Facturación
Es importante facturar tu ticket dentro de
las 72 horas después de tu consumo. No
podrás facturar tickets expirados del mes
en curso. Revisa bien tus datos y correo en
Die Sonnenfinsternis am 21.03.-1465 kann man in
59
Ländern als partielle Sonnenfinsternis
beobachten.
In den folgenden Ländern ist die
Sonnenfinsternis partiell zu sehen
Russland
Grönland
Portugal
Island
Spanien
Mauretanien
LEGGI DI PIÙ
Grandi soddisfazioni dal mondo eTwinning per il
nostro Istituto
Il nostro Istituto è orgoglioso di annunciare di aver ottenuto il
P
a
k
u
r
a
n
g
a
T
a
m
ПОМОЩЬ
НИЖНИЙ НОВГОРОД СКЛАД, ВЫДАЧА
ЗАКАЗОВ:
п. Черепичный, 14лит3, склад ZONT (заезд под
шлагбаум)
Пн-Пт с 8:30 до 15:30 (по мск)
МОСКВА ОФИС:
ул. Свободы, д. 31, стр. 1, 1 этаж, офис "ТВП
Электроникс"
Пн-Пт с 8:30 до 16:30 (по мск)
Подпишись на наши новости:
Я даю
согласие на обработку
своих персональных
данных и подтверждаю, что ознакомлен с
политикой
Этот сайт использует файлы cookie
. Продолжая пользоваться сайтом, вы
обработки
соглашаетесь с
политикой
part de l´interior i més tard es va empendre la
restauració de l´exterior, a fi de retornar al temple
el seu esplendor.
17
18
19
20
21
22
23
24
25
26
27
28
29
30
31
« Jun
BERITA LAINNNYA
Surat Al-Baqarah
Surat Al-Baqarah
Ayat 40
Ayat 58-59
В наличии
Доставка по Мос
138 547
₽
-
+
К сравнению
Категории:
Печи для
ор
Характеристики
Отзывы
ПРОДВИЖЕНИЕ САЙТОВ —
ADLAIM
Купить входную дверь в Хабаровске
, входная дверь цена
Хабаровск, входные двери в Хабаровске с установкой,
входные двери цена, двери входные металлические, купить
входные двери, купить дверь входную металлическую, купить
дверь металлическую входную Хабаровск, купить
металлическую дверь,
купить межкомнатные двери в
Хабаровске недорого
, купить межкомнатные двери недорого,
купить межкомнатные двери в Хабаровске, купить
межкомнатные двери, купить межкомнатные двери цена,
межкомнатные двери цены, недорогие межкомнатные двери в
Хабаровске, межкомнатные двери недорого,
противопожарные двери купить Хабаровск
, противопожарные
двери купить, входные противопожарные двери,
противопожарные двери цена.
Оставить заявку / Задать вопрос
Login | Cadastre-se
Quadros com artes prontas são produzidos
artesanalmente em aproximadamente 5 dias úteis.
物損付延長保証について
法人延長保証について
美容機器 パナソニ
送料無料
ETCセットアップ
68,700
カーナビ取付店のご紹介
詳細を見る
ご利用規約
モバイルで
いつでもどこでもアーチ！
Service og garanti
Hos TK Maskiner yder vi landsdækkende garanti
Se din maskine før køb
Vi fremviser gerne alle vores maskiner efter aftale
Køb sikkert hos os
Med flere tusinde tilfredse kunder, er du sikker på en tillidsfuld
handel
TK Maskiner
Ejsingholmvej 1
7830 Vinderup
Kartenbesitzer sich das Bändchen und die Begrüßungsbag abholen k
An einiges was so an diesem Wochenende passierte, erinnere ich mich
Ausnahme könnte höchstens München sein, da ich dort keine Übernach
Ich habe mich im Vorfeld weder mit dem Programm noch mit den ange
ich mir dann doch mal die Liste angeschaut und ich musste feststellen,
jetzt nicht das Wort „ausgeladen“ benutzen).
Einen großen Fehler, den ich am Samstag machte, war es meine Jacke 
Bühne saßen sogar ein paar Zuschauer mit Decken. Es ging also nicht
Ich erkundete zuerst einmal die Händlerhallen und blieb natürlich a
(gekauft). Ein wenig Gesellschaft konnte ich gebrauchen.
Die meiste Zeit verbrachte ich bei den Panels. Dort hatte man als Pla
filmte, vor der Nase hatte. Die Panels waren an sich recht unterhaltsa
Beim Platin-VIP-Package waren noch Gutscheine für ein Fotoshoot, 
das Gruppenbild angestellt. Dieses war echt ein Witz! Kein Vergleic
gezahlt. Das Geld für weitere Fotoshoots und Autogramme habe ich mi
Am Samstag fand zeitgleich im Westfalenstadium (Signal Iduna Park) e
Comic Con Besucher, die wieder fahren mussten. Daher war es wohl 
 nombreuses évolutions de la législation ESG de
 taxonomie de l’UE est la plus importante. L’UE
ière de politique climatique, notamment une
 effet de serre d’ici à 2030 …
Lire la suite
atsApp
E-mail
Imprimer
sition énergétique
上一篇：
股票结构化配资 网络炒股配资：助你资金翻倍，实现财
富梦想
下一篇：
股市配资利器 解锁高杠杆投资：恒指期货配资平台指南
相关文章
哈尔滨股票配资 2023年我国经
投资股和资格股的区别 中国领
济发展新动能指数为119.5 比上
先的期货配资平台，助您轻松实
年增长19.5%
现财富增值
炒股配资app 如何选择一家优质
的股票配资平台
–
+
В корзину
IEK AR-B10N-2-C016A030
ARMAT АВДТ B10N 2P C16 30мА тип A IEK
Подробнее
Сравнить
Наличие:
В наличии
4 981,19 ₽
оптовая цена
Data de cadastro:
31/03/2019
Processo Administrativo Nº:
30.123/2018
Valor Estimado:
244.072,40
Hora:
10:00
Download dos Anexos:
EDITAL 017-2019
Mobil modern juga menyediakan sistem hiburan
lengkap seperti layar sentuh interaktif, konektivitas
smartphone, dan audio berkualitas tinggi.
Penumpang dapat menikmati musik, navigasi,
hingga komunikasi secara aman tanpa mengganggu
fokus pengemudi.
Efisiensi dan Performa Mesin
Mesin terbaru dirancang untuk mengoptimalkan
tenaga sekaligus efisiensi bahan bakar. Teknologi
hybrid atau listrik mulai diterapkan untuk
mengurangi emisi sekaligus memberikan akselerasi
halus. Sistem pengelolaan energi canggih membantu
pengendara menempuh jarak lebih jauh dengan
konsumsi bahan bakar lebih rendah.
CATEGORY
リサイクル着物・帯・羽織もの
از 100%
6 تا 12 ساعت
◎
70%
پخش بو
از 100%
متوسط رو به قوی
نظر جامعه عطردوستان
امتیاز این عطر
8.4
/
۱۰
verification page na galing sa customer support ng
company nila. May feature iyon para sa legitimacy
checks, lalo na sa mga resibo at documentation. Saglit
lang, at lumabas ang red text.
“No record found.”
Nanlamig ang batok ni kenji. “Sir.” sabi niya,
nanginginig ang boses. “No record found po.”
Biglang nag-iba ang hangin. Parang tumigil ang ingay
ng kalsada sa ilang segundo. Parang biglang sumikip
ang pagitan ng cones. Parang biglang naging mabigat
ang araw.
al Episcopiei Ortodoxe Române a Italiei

------

**Exercise objective**
Rewrite all of the records above, putting "Finsternis" wherever "Sonnenfinsternis" appears and leaving everything else unchanged.

**Answer to the problem**
Facturación
Es importante facturar tu ticket dentro de
las 72 horas después de tu consumo. No
podrás facturar tickets expirados del mes
en curso. Revisa bien tus datos y correo en
Die Finsternis am 21.03.-1465 kann man in
59
Ländern als partielle Finsternis
beobachten.
In den folgenden Ländern ist die
Finsternis partiell zu sehen
Russland
Grönland
Portugal
Island
Spanien
Mauretanien
LEGGI DI PIÙ
Grandi soddisfazioni dal mondo eTwinning per il
nostro Istituto
Il nostro Istituto è orgoglioso di annunciare di aver ottenuto il
P
a
k
u
r
a
n
g
a
T
a
m
ПОМОЩЬ
НИЖНИЙ НОВГОРОД СКЛАД, ВЫДАЧА
ЗАКАЗОВ:
п. Черепичный, 14лит3, склад ZONT (заезд под
шлагбаум)
Пн-Пт с 8:30 до 15:30 (по мск)
МОСКВА ОФИС:
ул. Свободы, д. 31, стр. 1, 1 этаж, офис "ТВП
Электроникс"
Пн-Пт с 8:30 до 16:30 (по мск)
Подпишись на наши новости:
Я даю
согласие на обработку
своих персональных
данных и подтверждаю, что ознакомлен с
политикой
Этот сайт использует файлы cookie
. Продолжая пользоваться сайтом, вы
обработки
соглашаетесь с
политикой
part de l´interior i més tard es va empendre la
restauració de l´exterior, a fi de retornar al temple
el seu esplendor.
17
18
19
20
21
22
23
24
25
26
27
28
29
30
31
« Jun
BERITA LAINNNYA
Surat Al-Baqarah
Surat Al-Baqarah
Ayat 40
Ayat 58-59
В наличии
Доставка по Мос
138 547
₽
-
+
К сравнению
Категории:
Печи для
ор
Характеристики
Отзывы
ПРОДВИЖЕНИЕ САЙТОВ —
ADLAIM
Купить входную дверь в Хабаровске
, входная дверь цена
Хабаровск, входные двери в Хабаровске с установкой,
входные двери цена, двери входные металлические, купить
входные двери, купить дверь входную металлическую, купить
дверь металлическую входную Хабаровск, купить
металлическую дверь,
купить межкомнатные двери в
Хабаровске недорого
, купить межкомнатные двери недорого,
купить межкомнатные двери в Хабаровске, купить
межкомнатные двери, купить межкомнатные двери цена,
межкомнатные двери цены, недорогие межкомнатные двери в
Хабаровске, межкомнатные двери недорого,
противопожарные двери купить Хабаровск
, противопожарные
двери купить, входные противопожарные двери,
противопожарные двери цена.
Оставить заявку / Задать вопрос
Login | Cadastre-se
Quadros com artes prontas são produzidos
artesanalmente em aproximadamente 5 dias úteis.
物損付延長保証について
法人延長保証について
美容機器 パナソニ
送料無料
ETCセットアップ
68,700
カーナビ取付店のご紹介
詳細を見る
ご利用規約
モバイルで
いつでもどこでもアーチ！
Service og garanti
Hos TK Maskiner yder vi landsdækkende garanti
Se din maskine før køb
Vi fremviser gerne alle vores maskiner efter aftale
Køb sikkert hos os
Med flere tusinde tilfredse kunder, er du sikker på en tillidsfuld
handel
TK Maskiner
Ejsingholmvej 1
7830 Vinderup
Kartenbesitzer sich das Bändchen und die Begrüßungsbag abholen k
An einiges was so an diesem Wochenende passierte, erinnere ich mich
Ausnahme könnte höchstens München sein, da ich dort keine Übernach
Ich habe mich im Vorfeld weder mit dem Programm noch mit den ange
ich mir dann doch mal die Liste angeschaut und ich musste feststellen,
jetzt nicht das Wort „ausgeladen“ benutzen).
Einen großen Fehler, den ich am Samstag machte, war es meine Jacke 
Bühne saßen sogar ein paar Zuschauer mit Decken. Es ging also nicht
Ich erkundete zuerst einmal die Händlerhallen und blieb natürlich a
(gekauft). Ein wenig Gesellschaft konnte ich gebrauchen.
Die meiste Zeit verbrachte ich bei den Panels. Dort hatte man als Pla
filmte, vor der Nase hatte. Die Panels waren an sich recht unterhaltsa
Beim Platin-VIP-Package waren noch Gutscheine für ein Fotoshoot, 
das Gruppenbild angestellt. Dieses war echt ein Witz! Kein Vergleic
gezahlt. Das Geld für weitere Fotoshoots und Autogramme habe ich mi
Am Samstag fand zeitgleich im Westfalenstadium (Signal Iduna Park) e
Comic Con Besucher, die wieder fahren mussten. Daher war es wohl 
 nombreuses évolutions de la législation ESG de
 taxonomie de l’UE est la plus importante. L’UE
ière de politique climatique, notamment une
 effet de serre d’ici à 2030 …
Lire la suite
atsApp
E-mail
Imprimer
sition énergétique
上一篇：
股票结构化配资 网络炒股配资：助你资金翻倍，实现财
富梦想
下一篇：
股市配资利器 解锁高杠杆投资：恒指期货配资平台指南
相关文章
哈尔滨股票配资 2023年我国经
投资股和资格股的区别 中国领
济发展新动能指数为119.5 比上
先的期货配资平台，助您轻松实
年增长19.5%
现财富增值
炒股配资app 如何选择一家优质
的股票配资平台
–
+
В корзину
IEK AR-B10N-2-C016A030
ARMAT АВДТ B10N 2P C16 30мА тип A IEK
Подробнее
Сравнить
Наличие:
В наличии
4 981,19 ₽
оптовая цена
Data de cadastro:
31/03/2019
Processo Administrativo Nº:
30.123/2018
Valor Estimado:
244.072,40
Hora:
10:00
Download dos Anexos:
EDITAL 017-2019
Mobil modern juga menyediakan sistem hiburan
lengkap seperti layar sentuh interaktif, konektivitas
smartphone, dan audio berkualitas tinggi.
Penumpang dapat menikmati musik, navigasi,
hingga komunikasi secara aman tanpa mengganggu
fokus pengemudi.
Efisiensi dan Performa Mesin
Mesin terbaru dirancang untuk mengoptimalkan
tenaga sekaligus efisiensi bahan bakar. Teknologi
hybrid atau listrik mulai diterapkan untuk
mengurangi emisi sekaligus memberikan akselerasi
halus. Sistem pengelolaan energi canggih membantu
pengendara menempuh jarak lebih jauh dengan
konsumsi bahan bakar lebih rendah.
CATEGORY
リサイクル着物・帯・羽織もの
از 100%
6 تا 12 ساعت
◎
70%
پخش بو
از 100%
متوسط رو به قوی
نظر جامعه عطردوستان
امتیاز این عطر
8.4
/
۱۰
verification page na galing sa customer support ng
company nila. May feature iyon para sa legitimacy
checks, lalo na sa mga resibo at documentation. Saglit
lang, at lumabas ang red text.
“No record found.”
Nanlamig ang batok ni kenji. “Sir.” sabi niya,
nanginginig ang boses. “No record found po.”
Biglang nag-iba ang hangin. Parang tumigil ang ingay
ng kalsada sa ilang segundo. Parang biglang sumikip
ang pagitan ng cones. Parang biglang naging mabigat
ang araw.
al Episcopiei Ortodoxe Române a Italiei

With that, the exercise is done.